New Zealand’s lakes in a changing world: their values, problems, conservation and management

Friday 22 February at 6pm, at the Presbyterian Community centre, 91 Tenby Street, Wanaka.
Emeritus Professor Carolyn Burns, Department of Zoology, University of Otago.

Do we understand, appreciate and value our lakes enough? I discuss some of the benefits of lakes, some of the problems we face in New Zealand with respect to water quality and biodiversity, lake conservation and management, and how management might be improved in the face of population expansion and growth, increasing pressures from tourism, effects of climate change and escalating numbers invasive species.

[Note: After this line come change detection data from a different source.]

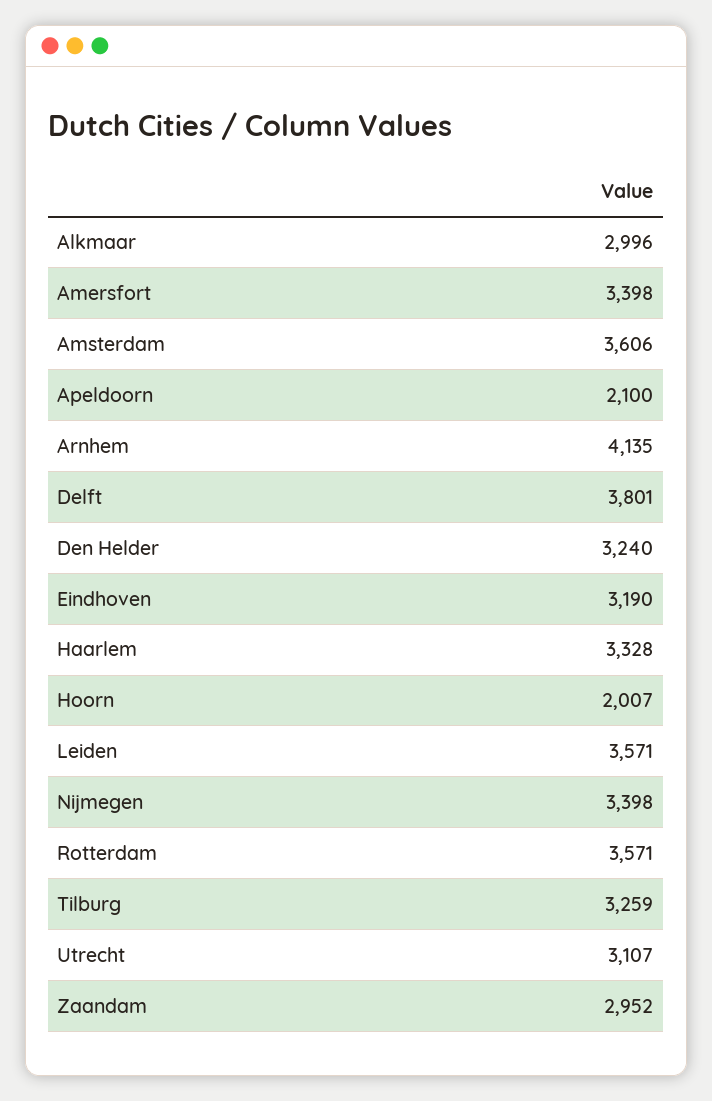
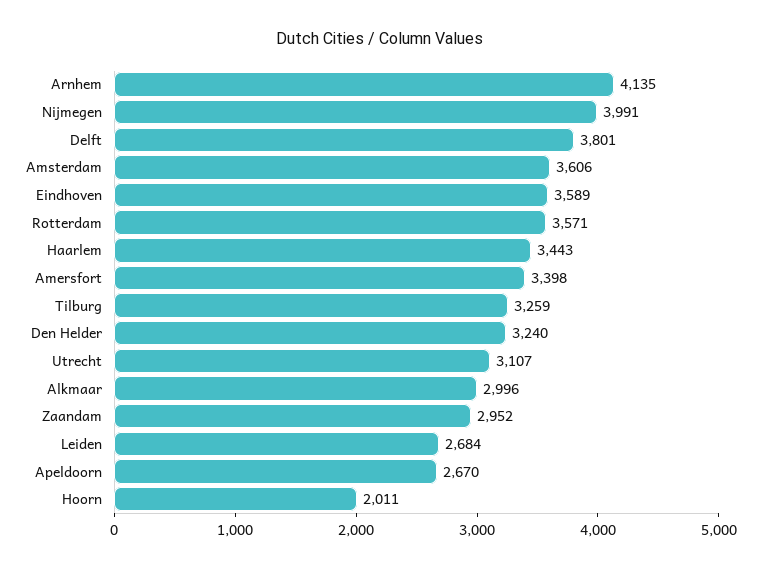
Apeldoorn: 2100 -> 2670
Eindhoven: 3190 -> 3589
Haarlem: 3328 -> 3443
Hoorn: 2007 -> 2011
Leiden: 3571 -> 2684
Nijmegen: 3398 -> 3991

Emeritus Professor Carolyn Burns CBE, FRSNZ, of the Department of Zoology at the University of Otago is internationally renowned for her research into freshwater ecology, especially that of the large lakes of the South Island.

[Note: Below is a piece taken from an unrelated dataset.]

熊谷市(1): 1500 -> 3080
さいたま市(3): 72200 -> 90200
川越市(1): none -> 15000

A recipient of the Naumann-Thienemann Medal, the world’s top award for limnology (the study of inland waters), she has contributed her scientific expertise to conservation, (Regional Councillor for Australasia and Oceania on the IUCN World Conservation Union), as well as a long-serving member of two statutory authorities that provided advice to the Minister of Conservation – the Nature Conservation Council (chairing it 1978 – 1983) and the National Parks and Reserves Authority.
In 2017 Professor Burns received The New Zealand Association of Scientists (NZAS) Marsden Medal and in 2018 was awarded the Royal Society of New Zealand Thomson Medal for her outstanding leadership and service to environmental science and conservation.